Pour en savoir plus sur la manière dont Greenpeace coopère avec les compagnies forestières écoresponsables, consultez notre rapport Alerte boréale : Plaidoyer pour que cesse la consommation de bois et de papier provenant des forêts menacées.
Les chefs de file
Plusieurs grandes compagnies, dont Rona, Kimberly-Clark et Office Depot, ont d'ores et déjà adopté des politiques d'approvisionnement responsables qui restreignent l'achat de produits issus des forêts menacées et à haute valeur pour la conservation. Nous invitons toutes les parties concernées et les décideurs, incluant les compagnies forestières, leurs grands clients corporatifs et les gouvernements provinciaux, à mettre un terme à l’exploitation forestière dans ces territoires jusqu'à ce que des mesures de conservation adéquates soient appliquées.
À travers le monde, Greenpeace a constitué des partenariats avec des compagnies privées, afin d'atteindre des objectifs précis tout en respectant les droits des peuples autochtones.
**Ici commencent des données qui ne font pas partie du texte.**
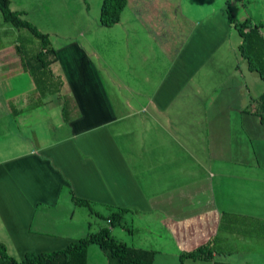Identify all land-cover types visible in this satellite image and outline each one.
<instances>
[{"label":"crops","instance_id":"crops-1","mask_svg":"<svg viewBox=\"0 0 264 264\" xmlns=\"http://www.w3.org/2000/svg\"><path fill=\"white\" fill-rule=\"evenodd\" d=\"M128 3L117 23L66 45L62 59L55 48L56 91L37 92L21 58L0 56L13 106L11 122H0V242L17 260L77 240L52 231L47 211L70 192L91 204L130 208L124 220L137 233L131 246L152 249L154 260L214 237L224 218L264 220V161L246 158L239 139L264 151V120L252 112L261 78L232 70V60L208 51L205 39L176 41L166 23H145ZM190 104L197 122H169L170 112ZM135 116L156 122H122ZM241 176L246 184L255 176L259 193L235 203L241 198L230 191ZM90 245L86 264L89 249L91 264H107Z\"/></svg>","mask_w":264,"mask_h":264},{"label":"rangeland","instance_id":"rangeland-1","mask_svg":"<svg viewBox=\"0 0 264 264\" xmlns=\"http://www.w3.org/2000/svg\"><path fill=\"white\" fill-rule=\"evenodd\" d=\"M100 3L101 0H10V8L22 10V18L32 22L39 30L47 32L52 46L56 48L62 59V50L67 49L66 45H73V42L81 39L87 40L88 37L86 36L91 35L96 28H102L103 30L104 27L98 20ZM231 3L236 20H242L246 16H249L253 21H264V0H232ZM129 5H133V8L136 9V15L142 16V21L144 20L145 23L153 25L155 28L166 23L169 26L170 35L173 38L175 37L176 41L205 39L210 42L208 43V51L215 55L219 54L224 59L228 58L230 62L232 60L231 65L237 66L235 69L232 68V70H238L242 73L247 72V77H250V74L258 76L255 71L248 69L246 60L236 50V45L241 41V37L237 30L225 21L224 0H129ZM203 25L207 26L205 31L202 30ZM79 33H82L84 38L80 37ZM17 47L19 51H16ZM39 48L40 40L38 38L32 35L26 28L15 27L9 22L4 21L0 12V56L9 57L11 60L18 56L26 60L33 56ZM72 54L70 53L69 55ZM82 54L79 52L75 53L74 56ZM221 63L223 62L221 61ZM59 64L51 65L53 74L57 73ZM73 64L83 66L86 63H78L75 60ZM14 65L16 64H11V66ZM227 67L228 64L222 68L227 69ZM44 76L42 84L39 86L35 85L37 92L42 91V89L56 91L59 87L58 81L48 73ZM259 81L264 85L263 80L259 79ZM5 85V81L0 76V122H11L9 117L6 118V116L8 113L7 108L13 106L9 95L5 93L7 91ZM20 85L22 86L23 83H20ZM214 85H217L216 82ZM256 89L254 90L256 91ZM65 91V87H63L62 92ZM37 103L39 104V97L35 95L32 98V104L37 106ZM98 111L96 108L95 112ZM209 111L210 109L207 112L208 114ZM192 113H198L195 112V108L193 111L192 104L188 105V107L183 106L170 112L172 118L169 122H197L199 116L195 118ZM207 118L209 122L213 119L210 116ZM138 121L156 122L154 116H146L143 119L135 116L134 118H127L122 122ZM160 122L162 121L160 120ZM40 124L44 127L47 126L45 119L42 118ZM196 129H198V126ZM259 130L264 134V127L262 129L259 128ZM178 133H182L181 129H179ZM239 139L246 141L245 145L241 144L246 149V158L251 157L255 161H264V151L261 146L252 143V149L250 142L244 135ZM239 146L240 142L236 145L235 150ZM179 161H181L180 158L176 159L175 166ZM175 172L181 173L177 167H175ZM245 178L247 179L248 176L235 178L237 189H234L236 188V184L233 186L229 182L227 185L228 189H234L230 191L233 197L237 199L241 198L235 201V203H241V200L247 199L246 196H253L254 194L256 198V194L259 193V182L255 180V176L250 178L247 184L242 182L245 181ZM91 206L92 211L86 206L75 204L71 200L70 195H67L60 201V208L47 209L48 213L51 214L52 231L68 234L78 239L85 236L88 232L96 231L101 225L109 226L104 217L116 208L96 204H91ZM238 208L236 207L235 209ZM125 218L128 221L127 215ZM227 218L228 220L224 218L226 222L222 224L220 230H217V234L211 237L214 238L213 246L215 253L213 254V258H186L184 260L185 264H214L216 261L231 264H264V220L257 217H244L241 214H235L233 218ZM127 223L128 228L131 229V223ZM110 228L116 240L124 242L127 245L135 244L134 239L137 233H129L127 228L119 224L113 225ZM90 248H95V250L100 252L99 247L95 243L91 244ZM91 253L92 249H89V264L92 261ZM177 256L170 253L158 255L154 263L179 264Z\"/></svg>","mask_w":264,"mask_h":264},{"label":"trees","instance_id":"trees-1","mask_svg":"<svg viewBox=\"0 0 264 264\" xmlns=\"http://www.w3.org/2000/svg\"><path fill=\"white\" fill-rule=\"evenodd\" d=\"M231 2L232 0H224V9L226 21L237 30L241 37V41L237 46L238 52L246 60L248 69L255 71L264 81V21H253L249 16L242 20H236ZM125 5L126 0H101L98 15L99 23L103 26H111L117 23ZM0 12L4 21L15 27L26 28L40 40L39 50L26 60L21 57V65L25 71L29 72L35 85H41L46 73L52 77L50 65L57 59L49 34L39 30L29 20L22 18V10L11 9L10 0H0ZM16 51H19L18 47ZM252 112L261 121L264 120V90L255 98ZM70 195L75 204L86 206L92 211L91 203L87 199L77 197L73 192H70ZM128 211H131V209L118 207L104 217L109 226L101 225L96 231H91L75 241H70L59 249L38 253L27 252L20 260L8 254L5 244L0 242V264H86L87 248L94 243L106 255L107 264H155L152 249L127 245L113 237L111 226L119 224L124 228H128L124 220V213ZM213 243L214 238H210L193 249L181 252L178 256L179 264H185L184 260L186 258H213L215 253ZM214 264L231 263L216 261Z\"/></svg>","mask_w":264,"mask_h":264}]
</instances>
À l'heure actuelle, l’Entente sur la forêt pluviale du Grand Ours (en Colombie-Britannique), l’Alliance amazonienne (au Brésil) et l’Accord Golden Agri-Resources (en Indonésie) contribuent à réduire significativement les menaces qui planent sur les forêts du globe.
Des coupes à blanc dans les Montagnes Blanches
La retardataire
Active en Ontario et au Québec, Produits forestiers Résolu (PFR, anciennement connue sous le nom AbitibiBowater) est l'une des plus grandes compagnies forestières au Canada. Les activités de cette compagnie menacent quelques uns des derniers pans de forêt boréale encore vierge, dans trois des cinq zones menacées identifiées par Global Forest Watch.
Ce que les consommateurs, compagnies forestières, gouvernements et canadiens peuvent faire
Pour favoriser la protection des zones de forêt menacée, les grands acheteurs de produits issus de la forêt boréale doivent :
- Contacter le gouvernement du Québec pour demander la création immédiate d’une aire légalement protégée de 13 000 km2 dans la Vallée de la Broadback.
- Examiner leur chaîne d’approvisionnement pour identifier les produits issus des zones de forêt menacée décrites dans le rapport Alerte boréale, et cesser d’acheter ces produits.
- Exiger de leurs fournisseurs qu’ils mettent un terme immédiat aux coupes forestières dans les zones de forêt menacée, et qu’ils y planifient la création d’aires protégées.
Les gouvernements et compagnies forestières doivent mettre en œuvre les solutions suivantes :
- Le gouvernement du Québec doit légiférer pour protéger la zone de forêt menacée de la Vallée de la Broadback, en conformité avec la gouvernance et le plan d’aménagement du territoire ancestral de la Première Nation crie.
- Les compagnies forestières doivent suspendre la coupe forestière et la construction de routes dans les régions vulnérables de la forêt boréale, et plus particulièrement dans les zones de forêt menacée identifiées dans le rapport Alerte boréale.
- Avec la pleine collaboration de Greenpeace et d’autres organismes, les compagnies forestières doivent favoriser la mise en œuvre rapide de plans d’action dans les zones de forêt menacée. Ces plans doivent se conformer aux droits et aux aspirations des Premières Nations.